Argonne National Laboratory

Effective Use of Dedicated Wide-Area Networks for High-Performance Distributed Computing

TitleEffective Use of Dedicated Wide-Area Networks for High-Performance Distributed Computing
Publication TypeReport
Year of Publication2004
AuthorsKaronis, NT, Papka, ME, Binns, J, Bresnahan, J, Link, JM
Date Published04/2004
Other NumbersANL/MCS-P1151-0404

Recent advances in Grid technology have made it possible to build so-called computational Grids, or simply Grids, which couple unique or rare resources that are geographically separated and span multiple administrative domains. Such Grids are invariably composed of heterogeneous networks in which, at the least, a high-performance switch accommodates intracluster messages and a separate, sometimes dedicated, high-bandwidth network serving intersite messages across the wide area. While such wide-area networks provide unprecedented bandwidth capacity and reliability, the effective utilization of these networks remains an open challenge. Most applications by default use the TCP/IP protocol for its ease of use and reliability, but the high bandwidth and high latency sometimes found on these networks induce enormous bandwidth delay products that result in extremely large TCP congestion window sizes. This situation makes TCP a poor choice for data-intensive applications striving to achieve maximum bandwidth utilization on high-performance networks. To address this bandwidth utilization challenge for Grids connected over dedicated networks, we present a solution based on the UDP protocol with added reliability and the Message Passing Interface (MPI) standard.
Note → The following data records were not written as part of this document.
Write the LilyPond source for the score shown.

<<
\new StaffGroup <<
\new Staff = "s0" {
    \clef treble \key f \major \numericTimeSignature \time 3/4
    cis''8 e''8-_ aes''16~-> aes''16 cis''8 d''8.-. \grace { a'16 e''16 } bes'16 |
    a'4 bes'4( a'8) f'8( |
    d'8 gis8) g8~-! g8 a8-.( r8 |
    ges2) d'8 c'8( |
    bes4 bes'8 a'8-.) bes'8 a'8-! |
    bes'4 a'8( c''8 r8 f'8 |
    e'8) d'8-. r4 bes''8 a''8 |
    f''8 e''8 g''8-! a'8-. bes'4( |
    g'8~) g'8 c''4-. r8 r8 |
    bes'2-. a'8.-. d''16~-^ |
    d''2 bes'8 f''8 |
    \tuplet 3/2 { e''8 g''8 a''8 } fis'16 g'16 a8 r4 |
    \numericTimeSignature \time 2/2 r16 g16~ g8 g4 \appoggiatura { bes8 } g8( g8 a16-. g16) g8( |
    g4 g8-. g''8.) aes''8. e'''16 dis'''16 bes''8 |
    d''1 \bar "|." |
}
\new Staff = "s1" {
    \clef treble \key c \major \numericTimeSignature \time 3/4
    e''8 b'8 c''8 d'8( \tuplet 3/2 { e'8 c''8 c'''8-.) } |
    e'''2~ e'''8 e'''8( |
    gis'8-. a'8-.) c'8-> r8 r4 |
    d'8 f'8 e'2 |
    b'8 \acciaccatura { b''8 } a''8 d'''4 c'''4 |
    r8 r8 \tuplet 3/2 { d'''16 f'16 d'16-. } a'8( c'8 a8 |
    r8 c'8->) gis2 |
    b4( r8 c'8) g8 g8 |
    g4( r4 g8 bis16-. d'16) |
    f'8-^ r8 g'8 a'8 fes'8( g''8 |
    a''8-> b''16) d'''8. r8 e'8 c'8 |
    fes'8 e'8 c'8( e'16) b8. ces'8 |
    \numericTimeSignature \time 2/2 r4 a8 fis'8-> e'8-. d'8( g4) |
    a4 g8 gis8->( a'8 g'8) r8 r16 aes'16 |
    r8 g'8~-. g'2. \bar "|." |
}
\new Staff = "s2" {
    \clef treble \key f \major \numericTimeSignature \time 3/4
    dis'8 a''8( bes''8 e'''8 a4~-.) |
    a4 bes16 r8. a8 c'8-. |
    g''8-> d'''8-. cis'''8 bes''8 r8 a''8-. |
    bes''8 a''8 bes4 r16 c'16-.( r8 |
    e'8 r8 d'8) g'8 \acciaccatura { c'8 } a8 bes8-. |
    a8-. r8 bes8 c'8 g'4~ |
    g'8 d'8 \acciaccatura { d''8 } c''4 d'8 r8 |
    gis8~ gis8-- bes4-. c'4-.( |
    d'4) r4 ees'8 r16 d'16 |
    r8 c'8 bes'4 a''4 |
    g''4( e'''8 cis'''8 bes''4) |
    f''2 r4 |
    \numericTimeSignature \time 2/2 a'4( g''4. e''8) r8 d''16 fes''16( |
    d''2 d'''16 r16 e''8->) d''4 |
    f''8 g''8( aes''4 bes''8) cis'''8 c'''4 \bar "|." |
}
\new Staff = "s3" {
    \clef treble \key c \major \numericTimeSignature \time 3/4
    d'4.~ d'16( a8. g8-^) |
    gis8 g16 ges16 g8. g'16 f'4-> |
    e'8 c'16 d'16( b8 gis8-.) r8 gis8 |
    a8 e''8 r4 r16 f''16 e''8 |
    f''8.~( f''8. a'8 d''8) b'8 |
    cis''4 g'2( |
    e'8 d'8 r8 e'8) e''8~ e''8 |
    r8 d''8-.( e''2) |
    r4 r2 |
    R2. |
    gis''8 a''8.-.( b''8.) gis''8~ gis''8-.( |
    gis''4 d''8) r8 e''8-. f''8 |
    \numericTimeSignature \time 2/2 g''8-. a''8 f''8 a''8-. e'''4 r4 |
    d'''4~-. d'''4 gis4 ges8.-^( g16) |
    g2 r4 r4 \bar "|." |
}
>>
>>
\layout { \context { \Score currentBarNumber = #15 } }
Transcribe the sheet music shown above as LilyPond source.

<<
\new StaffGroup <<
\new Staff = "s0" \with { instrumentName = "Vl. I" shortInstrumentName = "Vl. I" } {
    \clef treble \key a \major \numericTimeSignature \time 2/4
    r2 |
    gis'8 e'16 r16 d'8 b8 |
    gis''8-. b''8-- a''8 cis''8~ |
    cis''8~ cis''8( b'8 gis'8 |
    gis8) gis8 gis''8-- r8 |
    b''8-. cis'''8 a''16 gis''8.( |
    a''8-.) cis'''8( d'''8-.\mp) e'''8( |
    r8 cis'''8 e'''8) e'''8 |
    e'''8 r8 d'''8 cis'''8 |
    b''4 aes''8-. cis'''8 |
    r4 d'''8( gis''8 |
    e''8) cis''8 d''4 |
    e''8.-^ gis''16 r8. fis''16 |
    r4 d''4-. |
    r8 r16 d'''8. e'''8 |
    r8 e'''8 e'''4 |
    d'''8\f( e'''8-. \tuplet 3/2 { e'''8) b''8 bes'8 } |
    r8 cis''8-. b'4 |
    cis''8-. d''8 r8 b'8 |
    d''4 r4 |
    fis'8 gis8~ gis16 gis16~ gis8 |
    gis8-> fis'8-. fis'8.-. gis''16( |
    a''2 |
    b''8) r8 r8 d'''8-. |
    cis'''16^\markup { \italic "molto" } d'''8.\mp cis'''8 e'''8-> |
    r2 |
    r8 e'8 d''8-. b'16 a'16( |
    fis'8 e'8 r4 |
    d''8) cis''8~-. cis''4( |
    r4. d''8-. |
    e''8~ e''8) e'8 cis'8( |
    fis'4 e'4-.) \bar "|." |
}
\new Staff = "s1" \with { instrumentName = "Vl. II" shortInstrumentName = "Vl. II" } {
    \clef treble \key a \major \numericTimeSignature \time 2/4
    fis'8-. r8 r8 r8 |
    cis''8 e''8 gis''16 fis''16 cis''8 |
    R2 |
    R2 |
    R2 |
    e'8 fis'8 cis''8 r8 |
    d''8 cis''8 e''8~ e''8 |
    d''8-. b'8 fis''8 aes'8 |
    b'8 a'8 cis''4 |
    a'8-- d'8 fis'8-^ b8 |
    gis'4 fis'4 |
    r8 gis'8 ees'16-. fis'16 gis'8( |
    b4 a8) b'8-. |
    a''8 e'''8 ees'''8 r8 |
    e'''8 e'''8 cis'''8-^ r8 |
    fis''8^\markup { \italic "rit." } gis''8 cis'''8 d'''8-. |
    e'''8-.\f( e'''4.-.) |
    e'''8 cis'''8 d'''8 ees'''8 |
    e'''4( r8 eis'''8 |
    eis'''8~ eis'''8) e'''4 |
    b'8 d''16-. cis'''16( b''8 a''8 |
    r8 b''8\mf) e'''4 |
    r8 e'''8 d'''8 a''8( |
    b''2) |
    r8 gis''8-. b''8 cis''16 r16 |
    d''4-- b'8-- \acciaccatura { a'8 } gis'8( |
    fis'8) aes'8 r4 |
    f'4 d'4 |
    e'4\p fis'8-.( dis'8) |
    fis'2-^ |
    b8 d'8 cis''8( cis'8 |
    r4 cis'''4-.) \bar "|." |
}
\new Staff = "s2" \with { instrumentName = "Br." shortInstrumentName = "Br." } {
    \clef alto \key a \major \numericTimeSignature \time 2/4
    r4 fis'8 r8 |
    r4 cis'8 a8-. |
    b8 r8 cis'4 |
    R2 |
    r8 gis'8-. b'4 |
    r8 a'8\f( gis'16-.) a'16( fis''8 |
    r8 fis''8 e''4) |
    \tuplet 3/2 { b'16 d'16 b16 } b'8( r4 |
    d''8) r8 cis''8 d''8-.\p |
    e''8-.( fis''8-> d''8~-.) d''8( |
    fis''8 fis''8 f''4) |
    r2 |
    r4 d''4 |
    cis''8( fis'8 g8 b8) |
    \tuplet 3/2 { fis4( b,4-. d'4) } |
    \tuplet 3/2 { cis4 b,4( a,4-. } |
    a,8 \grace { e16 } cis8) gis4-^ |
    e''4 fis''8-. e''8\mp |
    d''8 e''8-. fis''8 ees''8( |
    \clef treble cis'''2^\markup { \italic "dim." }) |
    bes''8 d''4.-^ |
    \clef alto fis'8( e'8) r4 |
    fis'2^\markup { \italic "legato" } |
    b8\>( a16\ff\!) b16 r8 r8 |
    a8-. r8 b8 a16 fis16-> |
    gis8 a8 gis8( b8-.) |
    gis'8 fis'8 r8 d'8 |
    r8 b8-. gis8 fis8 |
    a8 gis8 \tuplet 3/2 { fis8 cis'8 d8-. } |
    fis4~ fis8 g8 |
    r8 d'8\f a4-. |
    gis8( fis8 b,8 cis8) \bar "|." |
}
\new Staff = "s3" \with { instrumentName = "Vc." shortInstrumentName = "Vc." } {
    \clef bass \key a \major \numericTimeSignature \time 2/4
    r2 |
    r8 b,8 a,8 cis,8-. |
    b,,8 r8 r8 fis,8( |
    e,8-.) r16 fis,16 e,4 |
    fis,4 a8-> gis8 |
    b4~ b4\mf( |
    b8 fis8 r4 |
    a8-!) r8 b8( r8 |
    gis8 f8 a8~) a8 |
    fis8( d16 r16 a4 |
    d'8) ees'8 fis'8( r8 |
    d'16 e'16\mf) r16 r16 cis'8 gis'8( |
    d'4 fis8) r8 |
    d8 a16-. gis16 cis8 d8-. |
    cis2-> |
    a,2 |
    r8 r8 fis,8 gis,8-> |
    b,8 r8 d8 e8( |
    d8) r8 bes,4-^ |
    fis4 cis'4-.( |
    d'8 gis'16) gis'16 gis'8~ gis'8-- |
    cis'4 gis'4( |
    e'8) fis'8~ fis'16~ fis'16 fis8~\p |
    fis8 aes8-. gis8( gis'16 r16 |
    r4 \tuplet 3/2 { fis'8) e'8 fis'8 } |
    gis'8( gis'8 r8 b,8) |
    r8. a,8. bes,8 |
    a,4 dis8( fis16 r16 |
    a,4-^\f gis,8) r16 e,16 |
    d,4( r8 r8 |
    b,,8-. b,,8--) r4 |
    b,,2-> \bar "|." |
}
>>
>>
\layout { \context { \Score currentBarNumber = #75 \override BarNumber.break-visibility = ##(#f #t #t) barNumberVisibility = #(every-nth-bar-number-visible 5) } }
MPI provides an interface that allows application programmers to ignore network heterogeneity. To study the efficacy of our approach, we implemented our implementation of the Reliable-Blast UDP protocol in MPICH-G2, our Grid-enabled MPI. We demonstrated this implementation in an MPI data-intensive Grid visualization application on the NSF TeraGrid and its dedicated high-bandwidth fiber optic network. We observed an improvement in aggregate bandwidth utilization from 58 Mbps with MPICH-G2 using TCP alone to 9 Gbps with our technique.